Physics Colloquium | Things That Go “Blink” in the Night, Sept. 27

The Physics & Astronomy Colloquium Series presents Ryan Chornock, of Ohio University, on “Things That Go “Blink” in the Night”, on Friday, Sept. 27, at 4:10 p.m. in Clippinger Labs 194.

Dr. Ryan Chornock. Photo by Rob Hardin

Dr. Ryan Chornock. Photo by Rob Hardin

Abstract: Despite the enormous timescales involved in most of astronomy, some astrophysical objects vary their light output on timescales accessible to humans. These transient and explosive objects are interesting in their own right, but connect to many other fields of astrophysics.

I will discuss the processes by which my group members and I go about figuring out the identities of newly discovered transient objects, studying their origins, and using them as probes of their environments.
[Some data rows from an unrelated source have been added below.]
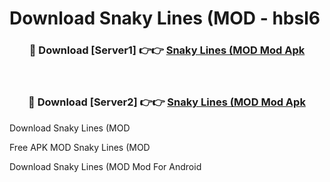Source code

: # Download Snaky Lines (MOD - hbsl6



<div align="center">
<h3>🔴 Download [Server1] 👉👉 <a href="https://momento.my/?title=Snaky_Lines_(MOD">Snaky Lines (MOD Mod Apk</a></h3><br>

<h3>🔴 Download [Server2] 👉👉 <a href="https://momento.my/?title=Snaky_Lines_(MOD">Snaky Lines (MOD Mod Apk</a></h3>
</div>



Download Snaky Lines (MOD 

Free APK MOD Snaky Lines (MOD 

Download Snaky Lines (MOD Mod For Android
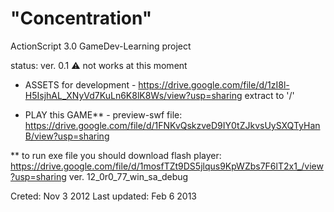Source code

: # "Concentration"
ActionScript 3.0 GameDev-Learning project

status: ver. 0.1 
⚠ not works at this moment

- ASSETS for development -
https://drive.google.com/file/d/1zI8l-H5IsjhAL_XNyVd7KuLn6K8lK8Ws/view?usp=sharing
extract to '/'

- PLAY this GAME** - 
preview-swf file: https://drive.google.com/file/d/1FNKvQskzveD9IY0tZJkvsUySXQTyHanB/view?usp=sharing

** to run exe file you should download flash player:
https://drive.google.com/file/d/1mosfTZt9DS5jlqus9KpWZbs7F6lT2x1_/view?usp=sharing
ver. 12_0r0_77_win_sa_debug

Creted: Nov 3 2012
Last updated: Feb 6 2013
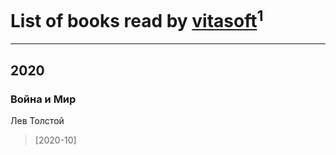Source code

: # List of books read by [vitasoft](http://vk.com/id47446642)<sup>1</sup>
---

## 2020

### Война и Мир
Лев Толстой
> [2020-10] 




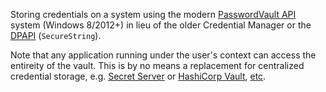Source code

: Storing credentials on a system using the modern [PasswordVault API](https://stackoverflow.com/questions/9052482/best-practice-for-saving-sensitive-data-in-windows-8) system (Windows 8/2012+) in lieu of the older Credential Manager or the [DPAPI](https://stackoverflow.com/questions/6982236/how-is-securestring-encrypted-and-still-usable) (`SecureString`).

Note that any application running under the user's context can access the entireity of the vault. This is by no means a replacement for centralized credential storage, e.g. [Secret Server](https://thycotic.com/products/secret-server/) or [HashiCorp Vault](https://www.vaultproject.io/), [etc](https://coderanger.net/chef-secrets/).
Time-domain astronomy is one of the fasting-growing subfields of astronomy and the highest NSF priority for ground-based astronomy in the next decade is the Large Synoptic Survey Telescope (LSST), which will provide orders-of-magnitude greater data volume than existing surveys. I will discuss how we can apply some of our lessons learned from current datasets to maximize the discovery potential for the future.